# pin point technolgy



## 3D-Nut (Jan 26, 2007)

They wont improve your X count by improving your shot, but they will help drive and arrow home a bit better to prevent bounce outs of certain targets.


----------



## S4 300-60 (Mar 18, 2003)

Another benefit of the PinPoint is that on bag targets, like we use on the 3 Star Tour, the arrow goes in at it's impact point. Sometimes on these bags, you may slide into a hole that a previous archer has made. With pin-point technology, this does not happen. I used standard Pro-Points in Vegas, and PinPoints in Louisville, and saw the difference they made simply on how the arrow "laid" in the bail. 

They are definately worth the investment. ProPoints are by far the best point on the market.....


----------



## JAVI (Jun 19, 2003)

S4 300-60 said:


> Another benefit of the PinPoint is that on bag targets, like we use on the 3 Star Tour, the arrow goes in at it's impact point. Sometimes on these bags, you may slide into a hole that a previous archer has made.
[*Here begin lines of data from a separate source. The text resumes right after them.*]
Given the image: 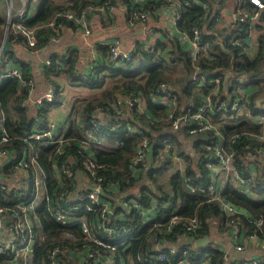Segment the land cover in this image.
<instances>
[{
    "label": "built area",
    "instance_id": "1",
    "mask_svg": "<svg viewBox=\"0 0 264 264\" xmlns=\"http://www.w3.org/2000/svg\"><path fill=\"white\" fill-rule=\"evenodd\" d=\"M116 1V0H115ZM189 1L186 0L185 4ZM253 6V12H245L240 9V5L234 7L233 21L236 24L250 23L254 24L264 10V0H246ZM12 0H9V11L6 23V29L11 28L14 35H19L23 41L25 50L32 55L41 51L50 49L49 47L58 41L55 34L51 35L48 43L42 47H37V32L35 29L27 27L25 24L26 12L24 10L25 0H20L21 8L15 12L12 11ZM106 7L113 5H105ZM201 8L204 16L212 12L210 4L202 2ZM215 8L219 7L215 5ZM133 23L143 24L148 18L146 11L131 13ZM85 16H75L72 12H58L55 20H58L59 26H65L66 23L74 22L77 26L83 27L86 34L89 33L86 26ZM177 19V13L173 15V22ZM213 22L219 21V16L212 19ZM129 22L132 23L129 19ZM56 23L51 21L45 25L55 30ZM175 30L176 27H175ZM174 30V31H175ZM251 30V29H250ZM249 30V31H250ZM56 31V30H55ZM192 38L182 34L181 39L191 47V57L196 59L202 54H206L208 45L202 39V32L198 25L192 30ZM15 43H20L15 41ZM231 47H239L246 55V47L243 39L232 37L229 39ZM49 46V47H48ZM135 47V46H134ZM123 51L120 48V40L115 38L107 48V63L116 68H128L132 61V51ZM152 46L147 45L146 53L153 52ZM51 54L43 56L40 60L39 71L44 84V91L36 96L29 97L32 84L23 77L21 69L11 62V55L1 58L2 68L0 69V85L7 78H14L17 84L23 86L26 92V98L18 101L17 107L25 110L28 106L34 105L40 107L43 104H52L56 99L62 98L58 87L54 84L51 77L47 76L46 69L51 65ZM60 57V55H57ZM219 79L215 78L209 83L217 87ZM241 83H244L241 81ZM160 94L162 101H167L169 105H174V97L170 92V87L166 84H160L154 92L153 98ZM57 95V96H56ZM244 96H237V99L227 105L221 102L217 105L218 111L230 115L231 120H238L240 116V105ZM61 100V99H60ZM145 102L140 103L137 97L117 95L110 105L118 109L136 110L143 113L142 107ZM60 102L53 107H61ZM172 109V108H171ZM107 109L99 108V111ZM181 114H176L171 121L169 129L171 135L187 133L186 135L205 134L215 132L216 128L210 118L212 111V97L208 95L204 103L198 109L193 111L190 104L186 105ZM243 115H246L245 109H242ZM169 112L167 119L170 118ZM37 118V116H36ZM5 116L0 105V156L12 154L9 153L8 144L11 142L12 135L4 127ZM257 124L261 126L264 132V104L260 107V113L257 117ZM51 124L41 129H27L21 132L20 142L23 146L20 156L13 158L6 163L21 173L20 189L12 197H3L8 203L0 205V256L3 257L0 264H34V252L37 240V229L40 228L38 210L41 204L49 217L59 225L68 226L72 230L67 231L64 236L73 242L72 248L66 246H54L46 253L49 264H62V259H70L71 250L79 248L81 253L79 257L82 264H121L123 258L120 253L128 248L132 235L139 234L141 225H146L153 234L146 239V246L151 253L148 260L138 257L142 264H157L167 261L168 264H194L196 255L193 244L197 237L195 233L201 228L197 216L186 217L177 213L171 214L169 200L161 203V210L166 214L163 223L154 217L153 213L158 211L157 203H150L130 199V196H119L121 188L118 181L104 180L97 176V171L109 168L105 163H99L94 158L93 148H103L106 141L116 138L117 135H128L139 137L133 156L129 161V170L133 174L138 170L141 175L148 173L152 164V154L149 152L151 145L146 137L139 130L138 126H133L126 119H118L106 125L98 119H92L87 123L77 122V128L81 139L73 140L67 137V128L55 134L51 129ZM187 125V131H183V126ZM264 141V138H261ZM77 149L81 155L80 158H66L65 152L71 147ZM203 149L210 153L205 163V170L208 176V182L202 189L191 187L192 191H202L205 196V203H218L221 211L224 213L226 222L225 227L232 230L234 237L243 232L245 237L256 239V236L264 237V216L250 218L243 214L237 208H234L226 200L222 199L221 193L229 181L231 185L239 192L250 193L248 180L234 170L232 165L233 153L228 152L220 140L207 142L203 144ZM51 148L52 151L46 156L51 167L52 178L47 172L39 168L38 156L40 150ZM173 142L166 140L162 143L159 153L155 158L169 156L174 161H181L180 156L173 153ZM264 155V144L252 152L253 158ZM154 158V159H155ZM43 165V164H42ZM76 166V170L73 166ZM78 176L81 179L78 180ZM54 182L52 189L49 183ZM255 187L264 190V181L255 185ZM5 190L4 186L0 188V196ZM158 215V213H157ZM244 215L246 224L242 223L240 217ZM183 226L181 234L173 235L175 242L168 244L165 237L172 233L175 227ZM141 229V228H140ZM74 230V231H73ZM260 232V233H258ZM242 246L239 243L233 245L235 251H240ZM5 257H7L6 260ZM200 262H208L209 255L198 256ZM207 264V263H206ZM239 264H260L259 260L242 261Z\"/></svg>",
    "mask_w": 264,
    "mask_h": 264
},
{
    "label": "trees",
    "instance_id": "2",
    "mask_svg": "<svg viewBox=\"0 0 264 264\" xmlns=\"http://www.w3.org/2000/svg\"><path fill=\"white\" fill-rule=\"evenodd\" d=\"M0 1V3L4 4V0ZM117 1L131 6L132 10L130 8L128 17L132 22L131 13L140 12L137 11L140 6L137 4L131 5L126 0H34V4L28 3L26 8L28 12H31L34 8L36 11L29 19L25 20V24L30 28L38 27L36 31L37 47L40 49L48 43L49 38L54 34V30L45 27V25L51 21L57 23L58 20H55V15L58 12L69 11L77 17L80 15L86 16L90 8L105 7L107 4L114 5ZM138 1H144V6L156 5L158 8L172 5L177 13L175 27L179 34H186L189 38H192L191 30L195 25H198L202 32V39L208 45L206 54L192 59L190 52L182 49L174 39L170 40L174 43V49L167 55L162 56L163 58L146 53V51H143L142 44L136 45V50L133 53V58L135 59L132 65L134 67L133 70L124 71V69L113 68L108 65V72L112 74L111 77L113 79V83L108 90L99 96L74 103L73 110L67 121V137L73 140L81 139L80 131L77 128L79 117L87 123L96 117L94 113L98 108L107 109L102 111V113L105 116H111L113 107L110 108V105L117 94L145 100L144 102L147 104L146 113H136L137 111L134 110L133 113L136 114L131 119H128V122L133 126H139V130L143 132V136L147 138L151 145L149 152L152 154V164L148 173L134 177L129 170V161L138 144L139 137L117 135L116 138H113L117 142L115 147L111 149L93 148L96 161L109 165V168L97 171V176L104 180H119L118 186L121 188V192L125 191L126 188H135L139 183V198L142 201L152 197L157 198L158 201H163L169 199L172 195L171 200L174 204H178L176 205L179 208L178 214L186 217H198L201 228L195 233V237L199 238L208 234L209 225L207 220L210 217H217L222 220L224 216L217 203H204V192L200 190L191 191L189 189L191 186L198 185L200 189L206 186L208 176L203 164L207 159L199 157L198 167L201 171L195 173L191 170L190 164L185 162L184 157L183 171L180 172L176 171L174 166L176 163L169 156L163 158H155V156L159 153L162 143L166 140H171L173 142V151L179 155L181 154L179 139L167 131L171 127L172 118L176 114L186 111L187 104L193 107V111L198 109L203 104L204 99L210 95L212 97L210 118L218 127L224 147L228 152L233 153L232 165L234 170L247 178L249 190L252 193L254 192L253 194L255 195V197H252L250 194L245 195L237 191L228 181L221 193V197L250 218L257 217L260 214L264 216V190L255 187V185L264 181V155L256 158L252 156V152L264 144L261 139L264 138V132L261 126L257 124V117L260 113L257 105L264 104V32H261L259 25H255L254 29L256 28L258 31L256 39L257 50L255 55L249 58L243 53L241 48L231 47L229 39L237 36L244 40L252 28V24L247 22L237 24L241 30L239 29L237 34L232 33L229 37L221 36L225 29L211 24L213 17L219 16L215 5L221 9L234 1L236 2L235 6L240 5V9L248 13L253 12V6L247 3L246 0H192L187 4H185L186 0ZM202 2L210 4L212 8V12L206 16H204L201 8ZM0 10L3 12L5 9L1 8ZM259 19L264 22V10L261 11ZM5 21L6 17L4 15L3 17L0 16V25L4 24ZM69 23L68 26L75 27L76 25L74 22ZM202 26L204 32L202 31ZM7 38L8 40L15 38V41H23L19 35H14L11 28L7 31ZM154 47L156 52L166 48L161 42H156L153 49ZM102 53L107 55L108 48L103 49ZM51 58L52 63L46 69L47 76L64 75L71 84L89 88H99L102 85V78L99 80L79 77L74 68L77 60L75 51L68 50L63 56L57 57L54 55ZM58 61H63L64 66L59 68L56 64ZM21 71L24 79L28 81L29 66L24 65ZM172 72H175V74ZM215 78L219 79L217 87L209 83ZM241 81L244 83H241ZM162 83L170 87V92L174 95L175 103L172 109L168 108L169 115H171L168 119V113L164 110V106L151 102V97H156L152 96V93L154 94L157 87ZM249 85L251 88L245 90L243 95L245 94L246 97L239 103L240 116L238 120H231L229 114L216 109L221 102L229 105L235 97L237 99V96H243L240 91ZM17 89L23 92L17 94ZM23 95V86L18 85L14 78H7L2 81L0 85V105L6 113L3 125L12 135L8 148L14 147L17 151L23 149L19 139L24 126H21V128L15 127L12 120L13 116H15L16 123L22 122V110L16 106V102L23 99ZM159 96L160 94H158ZM60 102V99H56L52 104L42 105L38 114V123H42V127H47L46 116L48 110ZM175 104L178 107H175ZM242 109H245L246 115H243ZM110 123L112 122L105 124L108 125ZM187 129V125L182 128L183 131H187ZM186 134L182 133V135ZM205 135H208L206 138L209 143L216 140L215 135L212 133L207 132ZM110 140L108 139L106 142ZM199 142H203L201 138H199ZM72 146H74L73 143L60 160L70 157H81L77 152L78 150L72 148ZM51 151V148H47L40 150L39 153L44 169L50 178H52L51 167L46 156ZM195 153L200 155L202 150H197ZM165 185H168L171 191H166L164 189ZM53 186L54 182H50L49 188L52 189ZM37 213L41 226L37 229L34 264H49L46 257L48 250L57 245L69 248L74 246L73 242L64 236L67 231L72 229L53 221L42 204ZM240 219L242 223H247L244 215H241ZM165 220L159 219L158 221L163 223ZM225 222L226 218L224 216ZM182 232L183 226L175 227L172 233L165 237V241L168 244H173L175 242L173 235L181 234ZM138 233L137 235H132L133 238L128 248L120 253L125 264H142L138 261V257L148 260L149 256H151L149 249L146 247L149 246L146 243V239L154 233L153 230L151 231L144 225L143 228H139ZM196 248L200 250V247L196 246ZM209 250L210 258L207 264H221V254L214 249ZM197 258L196 256L194 257V259ZM2 259L3 257L0 256V262ZM6 259L7 257L4 260ZM61 262L62 264H69L62 258ZM162 264H168V262L164 261Z\"/></svg>",
    "mask_w": 264,
    "mask_h": 264
},
{
    "label": "crops",
    "instance_id": "3",
    "mask_svg": "<svg viewBox=\"0 0 264 264\" xmlns=\"http://www.w3.org/2000/svg\"><path fill=\"white\" fill-rule=\"evenodd\" d=\"M6 1L8 2V10H9V0H4V4L0 3V9L1 8L5 9L3 10V12L0 10V16L3 17L4 15L6 17L5 23L0 25V60L6 55H11L10 59L13 65L19 67L20 69H23L24 65L29 66L30 73L28 80L31 82L33 88L30 94L27 93V96L33 98L40 95L44 91V84L42 81L41 73L39 71V65L41 58L49 54H51V56L54 55L63 56L65 53H67L68 50L75 51L77 54V60L74 68L76 73L79 75V77L82 79L93 78L99 80L102 78L103 80L102 85L99 88H89L87 86L71 84L64 75L49 76L54 81V84L58 87L59 93L62 97L60 98L62 106L53 107V108L51 107L48 110L46 116V122H47L46 126L51 124L50 125L51 129L55 134H57L59 131L62 130L64 124L67 125L66 128L68 130L67 121L73 110L74 103L76 101H84L99 96L101 94H104L113 83V79L111 77L112 74L108 72L109 69L107 68L109 65L107 63V57H106L107 55H104L102 53V50L107 48L108 44L115 38H118L120 40V48L123 51H129L133 49L134 46L136 47V45L142 43L145 45L146 48L147 45H149L152 46L151 48L153 49V46L156 42H161V44H164L166 48L156 52L154 47L153 52L150 54L151 56H156L159 58H163L162 56L167 55L169 52H171L174 49V43L170 41L171 39H174L182 49L188 50L191 56L192 50L190 45L188 44V42L183 41L181 39L182 34H179L177 30H175V23L173 22L172 18L176 12L174 11L172 5L165 6L163 8H158L156 5L144 6L143 5L144 1H138V0H126V2H129L131 5L137 4L138 6H140V8H138L137 11L147 12L148 18L145 23L143 24L130 23L128 15L131 6L123 2L121 3L120 1H117L113 6H109V7L106 6L105 7L101 6L98 8L93 7L88 10V13H86V16L84 18L86 21V26L84 28H87L89 30L88 34L85 33L83 27H79L77 25H75V27L68 26V23H66L65 26L63 27V26H59V23H56L55 25L56 31L54 30V34L57 36L58 41L52 44L50 47L48 46L50 49L32 55L25 50L23 43L21 42L15 43V38H12L11 40H8L7 38V31L9 29H6V23L8 17L6 11V6H7ZM28 3H31V5H33L34 0H25V6H24V10L26 12L25 20L29 19L36 11V9L34 8V10H32L31 12H28L26 8ZM11 4H12L13 12L21 8L20 0H12ZM235 5L236 2L233 1L227 7L221 8L218 12L219 21L211 22L212 25H216L218 28L225 29L221 35L222 37H229L230 35H232V33L237 34V32H239L238 30L239 29L241 30V28L233 21V11ZM256 24L259 25V27H261V32H264V22L258 19L252 25L251 30L248 32V36L243 40L244 45L246 47V56L249 58H252L257 50L256 39L258 36V31L256 28L254 29ZM37 28L38 27H35L33 29L37 31ZM202 31L204 32L203 26H202ZM5 41H8L10 45L7 53H2V47ZM143 51H146V49H144ZM56 64L58 65L59 68L64 66L63 61H58ZM1 68L2 65L0 61V69ZM133 69L134 67L131 66L130 69H124V71L133 70ZM247 88L249 90L251 88L250 85L246 87L244 90H241L240 94L243 95V93ZM21 92L23 91L17 89V94H20ZM23 96H24L23 98H26L25 90ZM243 96L246 97L245 94ZM235 100L236 97L233 99V101ZM151 102L156 105L164 106V110L166 111V113L169 112L168 108L171 109L174 107V105H169L167 101H162L160 97L157 98L151 97ZM17 103L18 101L16 102V106ZM144 104L145 105L142 107L143 114H145L147 110L146 102ZM261 105L262 104L257 105V108H259V110ZM175 107L178 106L175 104ZM41 108L42 106L40 107V109L39 107L34 105L28 106L25 110L21 111L22 122L16 123V117L13 116V120H12L13 125L15 127L18 126V128L24 126V129L22 131L27 129L45 128L41 126L42 123H38L39 122L38 114ZM180 108L182 109V107ZM53 111L54 113H52ZM133 111H129L125 108L118 109L114 107L112 109V113H111L112 117H111V116H105L104 113L100 112L98 108L94 114H96L95 118L99 119L104 123H108V122L116 121L118 119H126V120L131 119L134 114L139 113L138 111L136 113H133ZM3 113L5 116L6 113L4 109H3ZM79 118L80 120L78 121L85 123V121H83L81 117ZM213 124L216 128V131L215 132L212 131L209 133L215 135L216 137L215 141L220 140L222 143V137L218 132V127L216 126L215 123ZM167 131L170 134V131L169 130ZM174 137L179 139L180 150H181L180 152L182 154L179 155L176 152H173L175 155H178L181 158L180 162L173 160L177 165L176 167V165L174 164L176 171H180V172L183 171L182 169H183V161H184L183 157H184L185 162H188L190 164V168L193 172L195 173L200 172L201 169L198 167L199 157L206 158L208 160L210 156V153L205 151L202 147L205 141H207L206 137H208V135L176 134L174 135ZM199 138H201L203 142H199ZM111 139L112 140L109 139L110 141L106 142V144L103 146L104 149H111L117 145L116 144L117 142H115L116 140H114L113 138ZM10 148H9V153L13 151V155L7 154L4 156H0V188L1 186L5 187V190L0 196V205H5L8 203V201L4 200L3 197H12L13 194L20 189V182L22 176L21 173L17 169L12 168L11 166L7 167L6 163L10 161L13 158V156H20L22 150L17 151L14 147H10ZM197 150H202V153L198 155L197 153H195V151ZM37 158H38L39 168L45 171L44 166L42 165L41 162L40 155ZM205 163L203 164L204 168H205ZM73 169L76 170L75 165L73 166ZM140 175L141 173L138 170L133 171L134 177L137 176L139 177ZM80 179L81 176H78V180ZM191 187L189 188L190 190ZM193 187L198 188V185ZM138 188H139V183L135 188H128V189L126 188V190L122 191V193H120L119 196H123V197L130 196L129 197L130 199L142 201L139 198ZM164 189L166 191H171L168 185H165ZM252 197H255V195L253 194ZM171 198L172 195L167 200L171 202V206L169 207V210L171 211V214H174L178 212L179 208L176 206L178 204L177 203L174 204ZM167 200L158 201L157 198L152 197L145 201L150 203H157L158 201V211L153 213V215L154 217H157L159 220L165 218L166 216L164 211L161 210L160 205L161 203ZM224 216L222 220L217 217H210L207 220V224L209 225L208 228L209 232L207 234L208 242L206 244H198L197 241H199V239H201L203 236L196 238L193 244V248L195 247L194 251L196 255L198 256L209 255V251H210L209 249H214L215 251L221 254V259H220L221 264H239L242 261H252V260H259L260 264H264V237L262 235H258L256 236V239H249L248 237H245L243 232H240L238 233V237L235 238L234 234L232 233V230L225 227ZM143 227L144 225H141L140 228ZM235 243H239L242 246L240 251H235L233 249V245ZM195 244L197 247H200V250L196 248ZM78 250L79 248L75 250L74 249L71 250V253H69V255L72 259H74V262H72L70 259H65L67 263L82 264L79 258L81 256V253L78 252ZM199 252H201L200 255ZM206 263L208 262H200L198 259H194V264H206ZM121 264H125L124 261Z\"/></svg>",
    "mask_w": 264,
    "mask_h": 264
},
{
    "label": "rangeland",
    "instance_id": "4",
    "mask_svg": "<svg viewBox=\"0 0 264 264\" xmlns=\"http://www.w3.org/2000/svg\"><path fill=\"white\" fill-rule=\"evenodd\" d=\"M7 2V1H6ZM6 11H7V14H8V2H7V6H6ZM142 45H143V50L144 49H146V47H145V45L142 43ZM136 47H134V50L132 51V61H131V63L129 64V66H128V68H126V69H130L131 68V66L133 65V63H134V58H133V53H134V51L136 50L135 49ZM116 68V67H115ZM120 69H123V68H120ZM173 74H175V72H172ZM172 76H175V75H172ZM154 94L152 93V96H153ZM173 97H174V95H173ZM140 100V103H142V102H144L145 100H143V99H139ZM52 113H54V111L52 112ZM217 126V125H216ZM63 130L65 131L66 130V127H63ZM250 196H253V194L252 193H250Z\"/></svg>",
    "mask_w": 264,
    "mask_h": 264
},
{
    "label": "water",
    "instance_id": "5",
    "mask_svg": "<svg viewBox=\"0 0 264 264\" xmlns=\"http://www.w3.org/2000/svg\"><path fill=\"white\" fill-rule=\"evenodd\" d=\"M9 45H10L9 42L5 41V43L2 47V53H7L8 49H9ZM207 242H208L207 235H204L201 239H199V241H197L198 244H206Z\"/></svg>",
    "mask_w": 264,
    "mask_h": 264
},
{
    "label": "clouds",
    "instance_id": "6",
    "mask_svg": "<svg viewBox=\"0 0 264 264\" xmlns=\"http://www.w3.org/2000/svg\"><path fill=\"white\" fill-rule=\"evenodd\" d=\"M213 122V121H212Z\"/></svg>",
    "mask_w": 264,
    "mask_h": 264
}]
</instances>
With pin-point technology, this does not happen. I used standard Pro-Points in Vegas, and PinPoints in Louisville, and saw the difference they made simply on how the arrow "laid" in the bail.
> 
> They are definately worth the investment. ProPoints are by far the best point on the market.....


Yep now I got to get him to make some for the 30X:wink:


----------



## 3D-Nut (Jan 26, 2007)

JAVI said:


> Yep now I got to get him to make some for the 30X:wink:


Yeah and the 2413 for smashing the other guys arrows in marked 3D!:tongue::wink:


----------